Don’t Watch Anymore Superhero Movies
Another piece of homework I completed last week was the dreadful The Flash, a movie made for no reason that cost an unreasonable amount of money. Hollywood chased the success of one studio’s single idea (what if we made comic books into movies) way too fiercely, and it has crashed and burned in its pursuit, with a global pandemic and a writer’s strike as two cherries on top. Watching the movie, which took me several days to churn through, I endlessly wondered how anyone could keep trying to make movies like this again, and while it does seem like the never-ending comic book movie circus is finally slowing to a place of intermittent sustainability, I can’t forget that Warner Brothers is currently “rebooting” their entire DC Comics movie empire, and that we still have one more hoorah, hopefully our last. I recommend that you don’t watch any comic book movies this week.
Go to the Farmer’s Market
Because my priorities are out of whack, I just went to my first farmer’s market of the year, in preparation for my week-long dog-sitting gig in someone else’s house. I skirted around 50-person lines for the year’s peak berry stands, and bought some fresh eggs, locally sourced bacon, shishito peppers, a giant head of lettuce, fresh tomatoes, snap peas, a huge zucchini, a huge cucumber, and newly available rainier cherries. My week is set for snacking, salads, and after grabbing a brick of sharp cheddar and a stack of tortillas, set for wraps and quesadillas of many veggie variations. Eating can be so simple sometimes, and I think I’m at my best and favorite place when it is. All of the market items were priced the same, or cheaper, than grocery store prices, and are way more satisfying. Someday, I won’t forget that fact every week.
Buy Old Books
I am fortunate enough to be working with a small team at my job, and they are big book readers. One of them let me in on a great bookstore find in Eugene, OR, where I was heading for the weekend: Tsunami Books, a wonderful new and used bookstore in a building with a quirky layout — the best kind of bookstore. Inside I found so many cool and fun and bizarre things, and I also found my personal haven: a giant wall of “good and cheap reads”, filled with pocket-sized(1) trade paperback fiction novels. I snagged two great 1970’s prints of “important American novels” that I have not yet read, and I also found a two-book paperback collection of Maxine Hong Kingston’s The Woman Warrior and China Men, two books I have been looking for nice used copies of for almost two years now. It was one of my peak bookstore moments (so far).

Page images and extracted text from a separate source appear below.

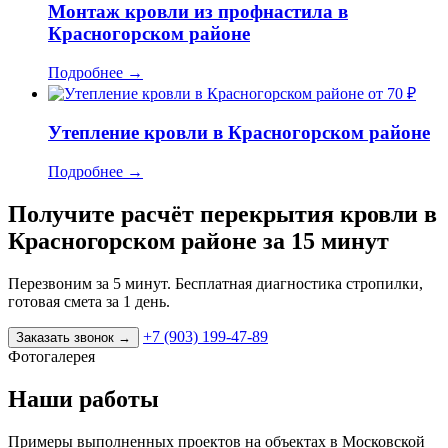
Монтаж кровли из профнастила в
Красногорском районе
Подробнее
→
от 70 ₽
Утепление кровли в Красногорском районе
Подробнее
→
Получите расчёт перекрытия кровли в
Красногорском районе за 15 минут
Перезвоним за 5 минут. Бесплатная диагностика стропилки,
готовая смета за 1 день.
+7 (903) 199-47-89
Заказать звонок
→
Фотогалерея
Наши работы
Примеры выполненных проектов на объектах в Московской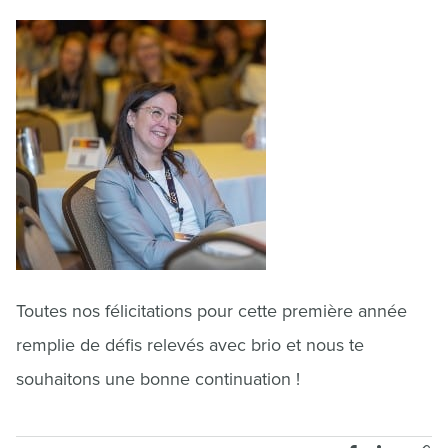
Toutes nos félicitations pour cette première année
remplie de défis relevés avec brio et nous te
souhaitons une bonne continuation !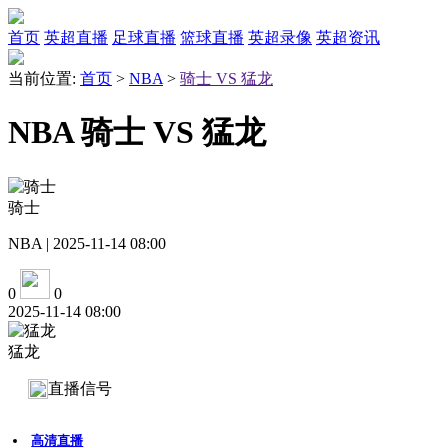
首页
英超直播
足球直播
篮球直播
英超录像
英超资讯
当前位置:
首页
>
NBA
>
骑士 VS 猛龙
NBA 骑士 VS 猛龙
骑士
NBA | 2025-11-14 08:00
0
0
2025-11-14 08:00
猛龙
直播信号
高清直播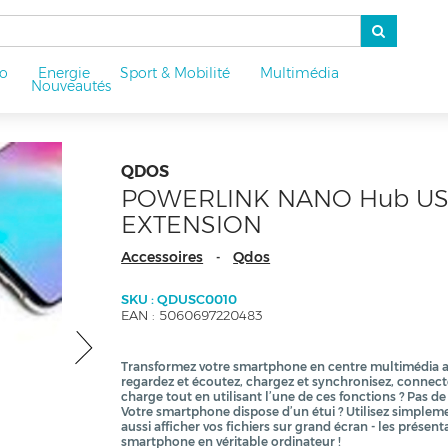
o
Energie
Sport & Mobilité
Multimédia
u
Nouveautés
QDOS
POWERLINK NANO Hub USB
EXTENSION
Accessoires
Qdos
-
SKU : QDUSC0010
EAN : 5060697220483
Transformez votre smartphone en centre multimédia ave
regardez et écoutez, chargez et synchronisez, connect
charge tout en utilisant l’une de ces fonctions ? Pas 
Votre smartphone dispose d’un étui ? Utilisez simpleme
aussi afficher vos fichiers sur grand écran - les présen
smartphone en véritable ordinateur !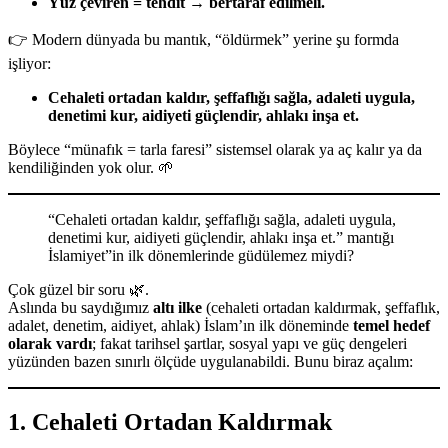
Yüz çeviren = tehdit → bertaraf edilmeli.
👉 Modern dünyada bu mantık, “öldürmek” yerine şu formda
işliyor:
Cehaleti ortadan kaldır, şeffaflığı sağla, adaleti uygula,
denetimi kur, aidiyeti güçlendir, ahlakı inşa et.
Böylece “münafık = tarla faresi” sistemsel olarak ya aç kalır ya da
kendiliğinden yok olur. 🌱
“Cehaleti ortadan kaldır, şeffaflığı sağla, adaleti uygula,
denetimi kur, aidiyeti güçlendir, ahlakı inşa et.” mantığı
İslamiyet”in ilk dönemlerinde güdülemez miydi?
Çok güzel bir soru 🌿.
Aslında bu saydığımız
altı ilke
(cehaleti ortadan kaldırmak, şeffaflık,
adalet, denetim, aidiyet, ahlak) İslam’ın ilk döneminde
temel hedef
olarak vardı
; fakat tarihsel şartlar, sosyal yapı ve güç dengeleri
yüzünden bazen sınırlı ölçüde uygulanabildi. Bunu biraz açalım:
1.
Cehaleti Ortadan Kaldırmak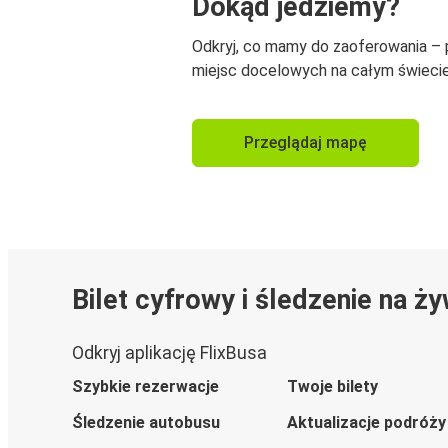
Dokąd jedziemy?
Odkryj, co mamy do zaoferowania –
miejsc docelowych na całym świecie
Przeglądaj mapę
Bilet cyfrowy i śledzenie na ż
Odkryj aplikację FlixBusa
Szybkie rezerwacje
Twoje bilety
Śledzenie autobusu
Aktualizacje podróży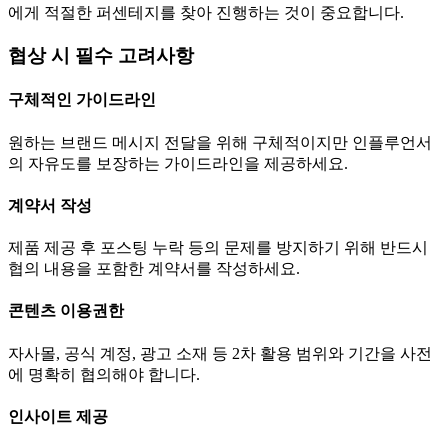
에게 적절한 퍼센테지를 찾아 진행하는 것이 중요합니다.
협상 시 필수 고려사항
구체적인 가이드라인
원하는 브랜드 메시지 전달을 위해 구체적이지만 인플루언서
의 자유도를 보장하는 가이드라인을 제공하세요.
계약서 작성
제품 제공 후 포스팅 누락 등의 문제를 방지하기 위해 반드시
협의 내용을 포함한 계약서를 작성하세요.
콘텐츠 이용권한
자사몰, 공식 계정, 광고 소재 등 2차 활용 범위와 기간을 사전
에 명확히 협의해야 합니다.
인사이트 제공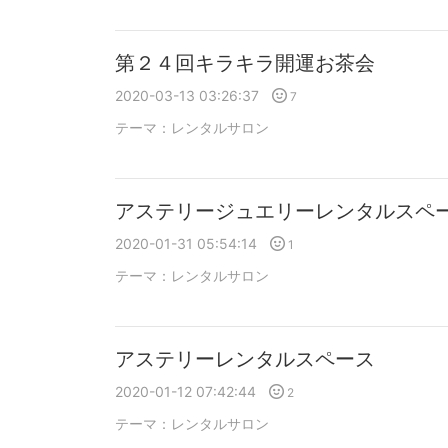
第２４回キラキラ開運お茶会
2020-03-13 03:26:37
7
テーマ：
レンタルサロン
アステリージュエリーレンタルスペ
2020-01-31 05:54:14
1
テーマ：
レンタルサロン
アステリーレンタルスペース
2020-01-12 07:42:44
2
テーマ：
レンタルサロン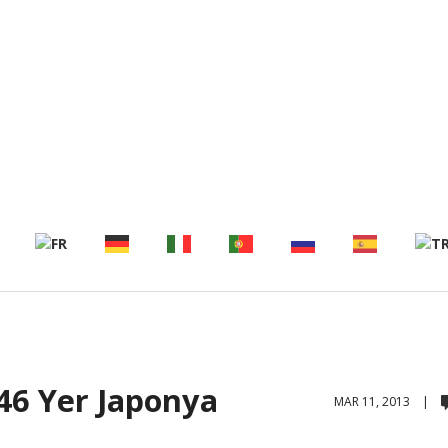
46 Yer Japonya
MAR 11, 2013 |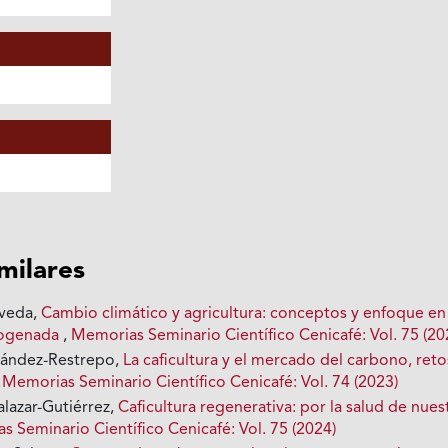
imilares
oveda,
Cambio climático y agricultura: conceptos y enfoque en
trogenada
,
Memorias Seminario Científico Cenicafé: Vol. 75 (20
nández-Restrepo,
La caficultura y el mercado del carbono, reto
,
Memorias Seminario Científico Cenicafé: Vol. 74 (2023)
alazar-Gutiérrez,
Caficultura regenerativa: por la salud de nues
 Seminario Científico Cenicafé: Vol. 75 (2024)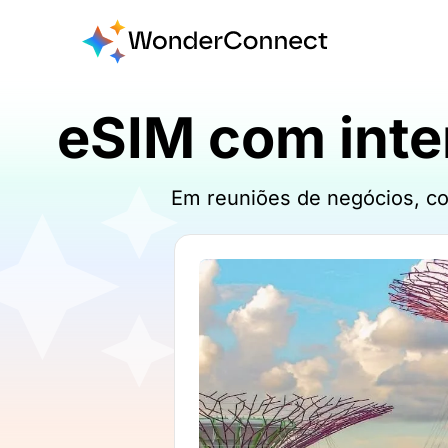
eSIM com inte
Em reuniões de negócios, co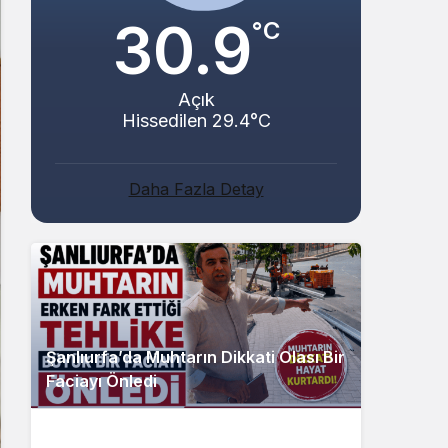
30.9
°C
Açık
Hissedilen 29.4°C
Daha Fazla Detay
Şanlıurfa’da Muhtarın Dikkati Olası Bir
Faciayı Önledi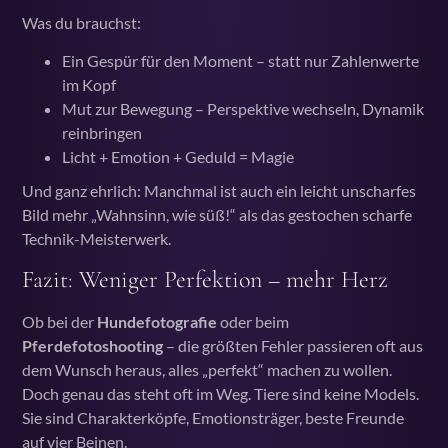
Was du brauchst:
Ein Gespür für den Moment – statt nur Zahlenwerte
im Kopf
Mut zur Bewegung – Perspektive wechseln, Dynamik
reinbringen
Licht + Emotion + Geduld = Magie
Und ganz ehrlich: Manchmal ist auch ein leicht unscharfes
Bild mehr „Wahnsinn, wie süß!“ als das gestochen scharfe
Technik-Meisterwerk.
Fazit: Weniger Perfektion – mehr Herz
Ob bei der
Hundefotografie
oder beim
Pferdefotoshooting
– die größten Fehler passieren oft aus
dem Wunsch heraus, alles „perfekt“ machen zu wollen.
Doch genau das steht oft im Weg. Tiere sind keine Models.
Sie sind Charakterköpfe, Emotionsträger, beste Freunde
auf vier Beinen.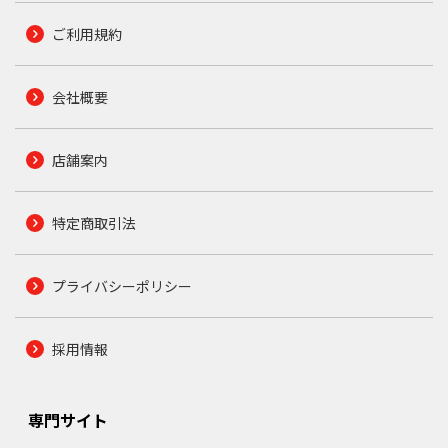
ご利用規約
会社概要
店舗案内
特定商取引法
プライバシーポリシー
採用情報
専門サイト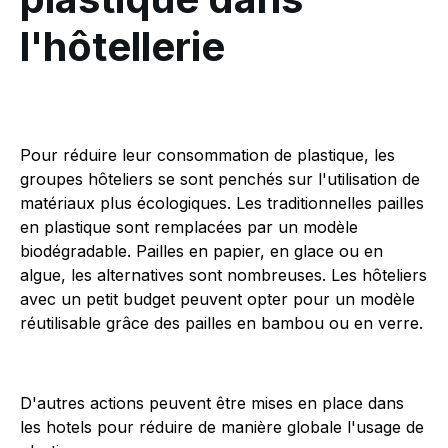
l'hôtellerie
Pour réduire leur consommation de plastique, les
groupes hôteliers se sont penchés sur l'utilisation de
matériaux plus écologiques. Les traditionnelles pailles
en plastique sont remplacées par un modèle
biodégradable. Pailles en papier, en glace ou en
algue, les alternatives sont nombreuses. Les hôteliers
avec un petit budget peuvent opter pour un modèle
réutilisable grâce des pailles en bambou ou en verre.
D'autres actions peuvent être mises en place dans
les hotels pour réduire de manière globale l'usage de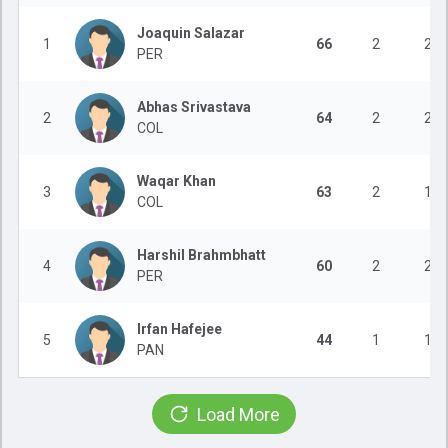
Joaquin Salazar
1
66
2
2
PER
Abhas Srivastava
2
64
2
2
COL
Waqar Khan
3
63
2
1
COL
Harshil Brahmbhatt
4
60
2
2
PER
Irfan Hafejee
5
44
1
1
PAN
Load More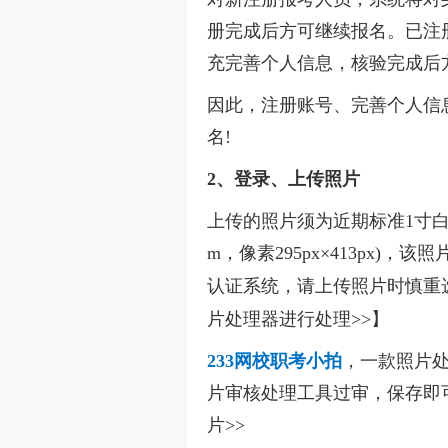
册完成后方可继续报名。已注
充完善个人信息，核验完成后
因此，注册账号、完善个人信
名!
2、登录、上传照片
上传的照片须为近期标准1寸白底
m，像素295px×413px)
认证系统，请上传照片时慎重选
片处理器进行处理>>】
233网校职考小拍
，一款照片
片审核处理工具过审，保存即
片>>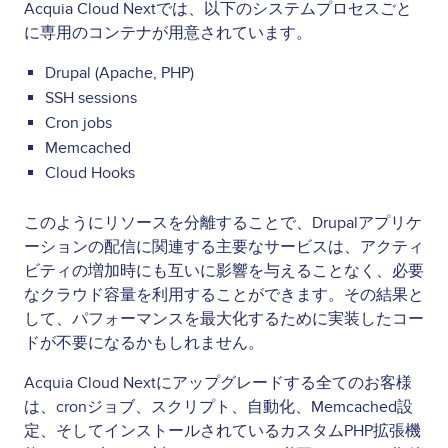
Acquia Cloud Nextでは、以下のシステムプロセスごと
に専用のコンテナが用意されています。
Drupal (Apache, PHP)
SSH sessions
Cron jobs
Memcached
Cloud Hooks
このようにリソースを分離することで、Drupalアプリケ
ーションの配信に関連する主要なサービスは、アクティ
ビティの増加時にも互いに影響を与えることなく、必要
なクラウド容量を利用することができます。その結果と
して、パフォーマンスを最大化するために実装したコー
ドが不要になるかもしれません。
Acquia Cloud Nextにアップグレードする全てのお客様
は、cronジョブ、スクリプト、自動化、Memcached設
定、そしてインストールされているカスタムPHP拡張機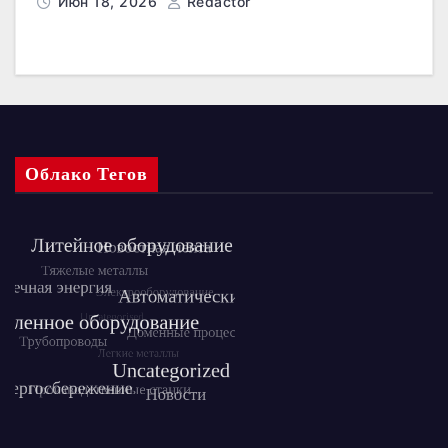
Июн 18, 2026
Redactor
Облако Тегов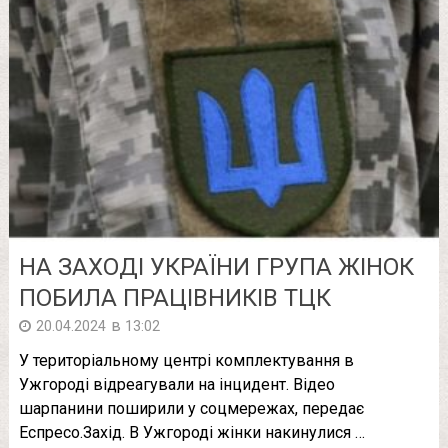
НА ЗАХОДІ УКРАЇНИ ГРУПА ЖІНОК
ПОБИЛА ПРАЦІВНИКІВ ТЦК
в
20.04.2024
13:02
У територіальному центрі комплектування в
Ужгороді відреагували на інцидент. Відео
шарпанини поширили у соцмережах, передає
Еспресо.Захід. В Ужгороді жінки накинулися …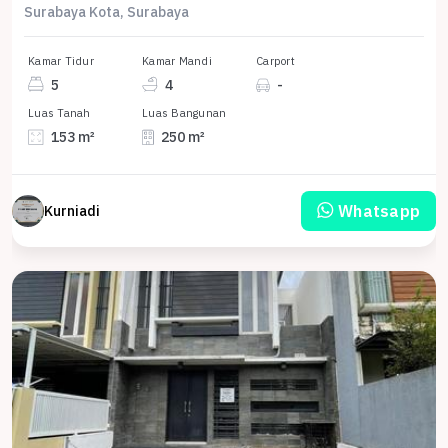
Surabaya Kota, Surabaya
Kamar Tidur
Kamar Mandi
Carport
5
4
-
Luas Tanah
Luas Bangunan
153 m²
250 m²
Whatsapp
Kurniadi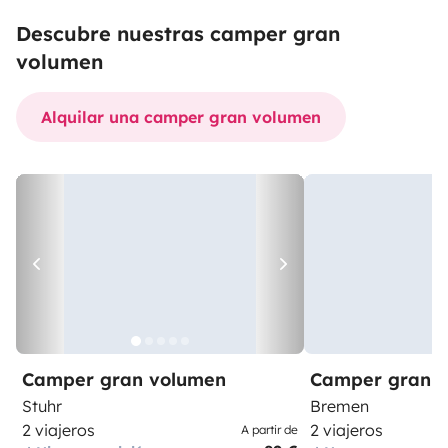
Descubre nuestras camper gran
volumen
Alquilar una camper gran volumen
Camper gran volumen
Camper gran 
Stuhr
Bremen
2 viajeros
2 viajeros
A partir de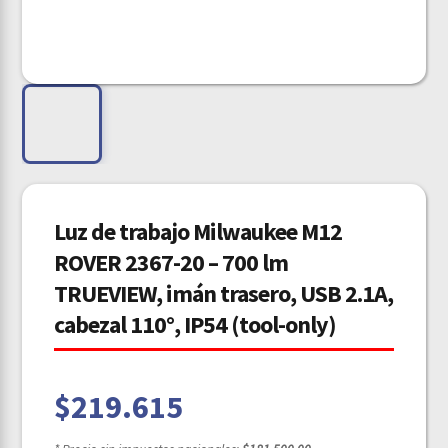
Luz de trabajo Milwaukee M12
ROVER 2367-20 – 700 lm
TRUEVIEW, imán trasero, USB 2.1A,
cabezal 110°, IP54 (tool-only)
$
219.615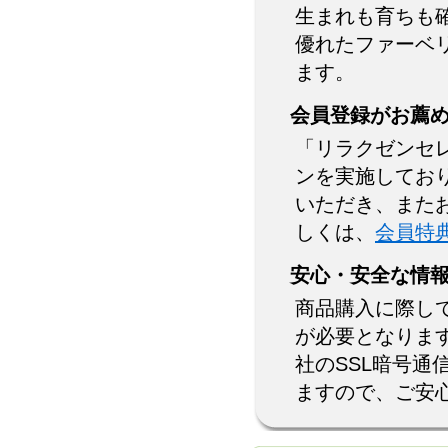
生まれも育ちも
優れたファーベ
ます。
会員登録がお薦
「リラクゼンセ
ンを実施してお
いただき、また
しくは、
会員特
安心・安全な情
商品購入に際し
が必要となりま
社のSSL暗号
ますので、ご安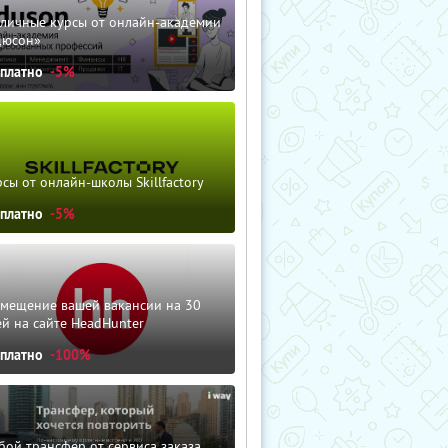
зличные курсы от онлайн-академии
дюсон»
сплатно
-5%
сы от онлайн-школы Skillfactory
сплатно
-5%
змещение вашей вакансии на 30
й на сайте HeadHunter
сплатно
-100%
ой трансфер от сервиса заказа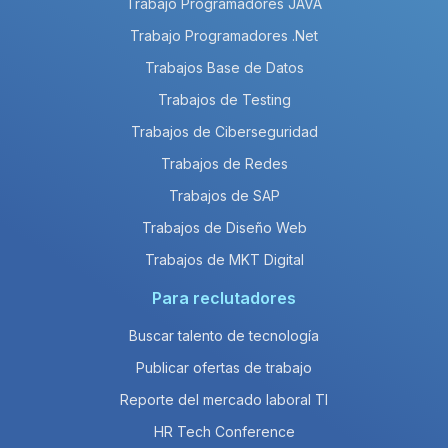
Trabajo Programadores JAVA
Trabajo Programadores .Net
Trabajos Base de Datos
Trabajos de Testing
Trabajos de Ciberseguridad
Trabajos de Redes
Trabajos de SAP
Trabajos de Diseño Web
Trabajos de MKT Digital
Para reclutadores
Buscar talento de tecnología
Publicar ofertas de trabajo
Reporte del mercado laboral TI
HR Tech Conference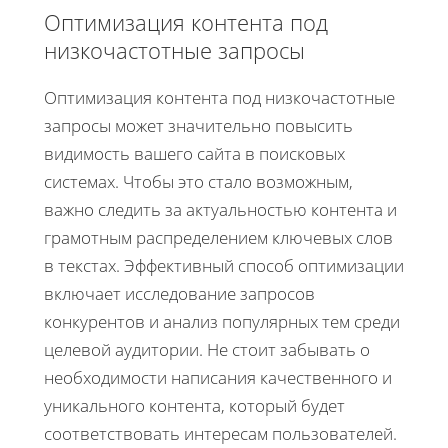
Оптимизация контента под
низкочастотные запросы
Оптимизация контента под низкочастотные
запросы может значительно повысить
видимость вашего сайта в поисковых
системах. Чтобы это стало возможным,
важно следить за актуальностью контента и
грамотным распределением ключевых слов
в текстах. Эффективный способ оптимизации
включает исследование запросов
конкурентов и анализ популярных тем среди
целевой аудитории. Не стоит забывать о
необходимости написания качественного и
уникального контента, который будет
соответствовать интересам пользователей.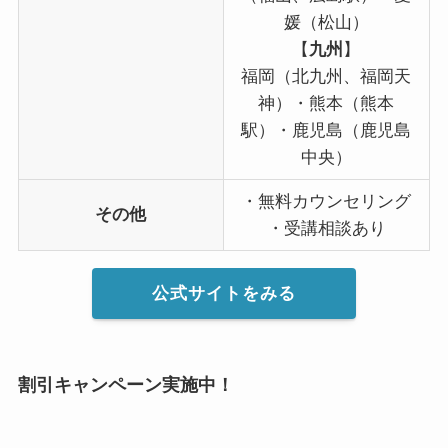
媛（松山）
【
九州
】
福岡（北九州、福岡天
神）・熊本（熊本
駅）・鹿児島（鹿児島
中央）
・無料カウンセリング
その他
・受講相談あり
公式サイトをみる
割引
キャンペーン
実施中！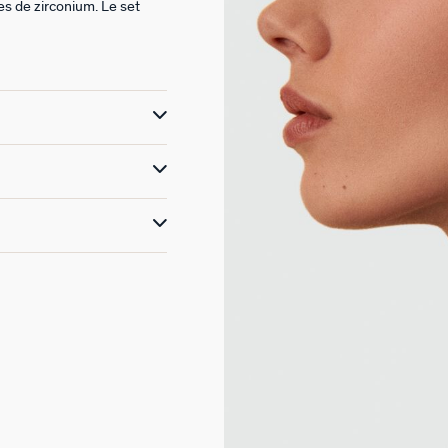
es de zirconium. Le set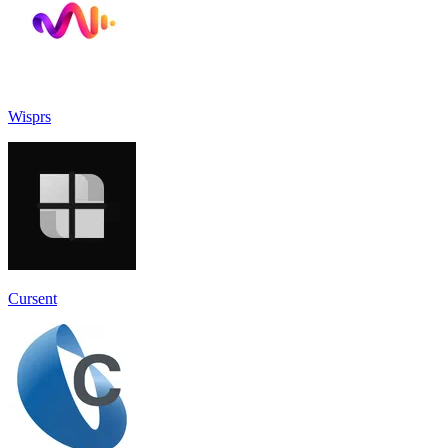
Wisprs
Cursent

Thank you, as always, for reading. I hope this week, and last, brought something new to you. If it didn’t, you might have to go looking for it; the universe won’t always do it for you. This next week, I’m writing about Boys Who Ride Bikes, watching a LOT of content while house-sitting, and will be having a wonderfully slow and unplanned Fourth of July weekend. I am blessed. I hope you are too.
TTFN,
b
(1) If you wear men’s Patagonia Baggies, almost every book becomes “pocket-sized”.